No matter how many times I have been enthralled with the story and the production, I realized within 15 minutes that some of the lines were not familiar. This gave me the opportunity to experience the film from a slightly different perspective. I concentrated on the dialogue as if I were seeing the movie for the first time. This was a different river from the rest.

After the Los Angeles Central Library was destroyed by two major arson fires, Gregory Peck was so impressed with the new library that he began a reading series and invited “some friends” to read as a reward for those who had signed up for membership at a certain level.

One unforgettable evening included Gregory Peck and Brock Peters reading from “To Kill a Mockingbird,” some 30 years after they starred in the film. Brock also sang a cappella to the audience in his beautiful baritone voice.

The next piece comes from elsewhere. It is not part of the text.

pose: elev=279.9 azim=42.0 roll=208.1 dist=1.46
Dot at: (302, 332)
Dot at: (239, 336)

In 1995, author Harper Lee was invited to attend a special ceremony in her honor in Los Angeles, but had little to say other than a humble thank you to the gathering.

In a documentary shown to the audience, the late actor told the story of Harper being on the set during the filming of the movie. As he finished a particularly difficult, emotional scene, he turned and saw tears in Lee’s eyes. Feeling a sense of professional pride, he approached her and made a comment about her tears.

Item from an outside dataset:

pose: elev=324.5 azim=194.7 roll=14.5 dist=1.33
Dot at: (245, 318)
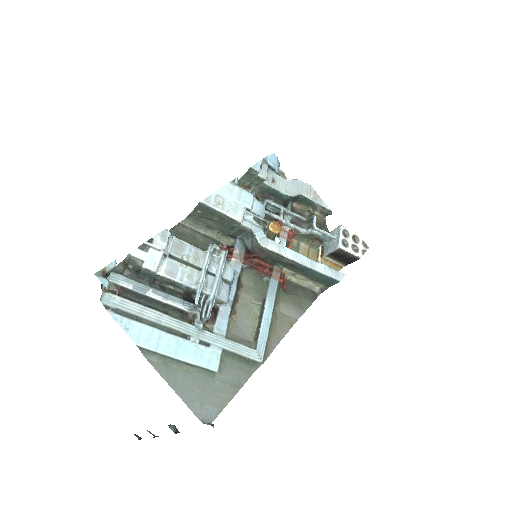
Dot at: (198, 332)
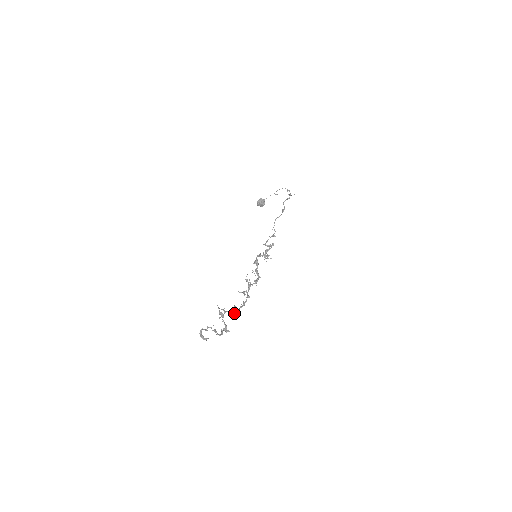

“Oh, Gregory,” she said, “you have a little tummy just like my Daddy.” So much for ego.

After the movie, the TV channel followed with a documentary on Peck’s life. It is an enchanting 90- minute collection of images from his childhood and the early years of his entry into the world of make-believe on stage and the silver screen. It was an absolute delight to follow the life of this highly respected actor and human being over his productive and admired career of six decades.

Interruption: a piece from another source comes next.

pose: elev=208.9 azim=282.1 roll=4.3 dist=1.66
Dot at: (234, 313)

For many years, Gregory toured on a series of speaking engagements in several cities. They were always to a full house, giving the audiences an opportunity to voice questions and to offer words of praise for his many roles. It seems that at every “evening” with Gregory Peck, there were people in the audience who either named a child Atticus (in honor of his role in “To Kill a Mockingbird”), or were motivated to become a lawyer.

There was a poignant scene near the end of the documentary. As his days dwindled down to a precious few, a video cameraman followed the aging actor backstage as he waited for his cue to emerge and greet the audience. While he paced behind a large movie screen, scenes from various movies were visible through the screen; his rich baritone voice filled the darkness with a welcomed familiarity that brought a warmth to my eyes. He was pacing the stage in the darkness because, even after 60 years of being an acclaimed star, he still had a nervousness familiar to most burgeoning actors.

Brock and Gregory had a deep and abiding friendship for 43 years. When his dear friend died in 2003, Peters delivered the eulogy at Gregory’s funeral. Oh, what an extraordinary experience that must have been for all who were there.

The title of this essay is taken from a tribute at his funeral.

Addendum: July 10, 2010 was the 50th anniversary of Harper Lee’s book. This abridged column from 2006 is in tribute to that event.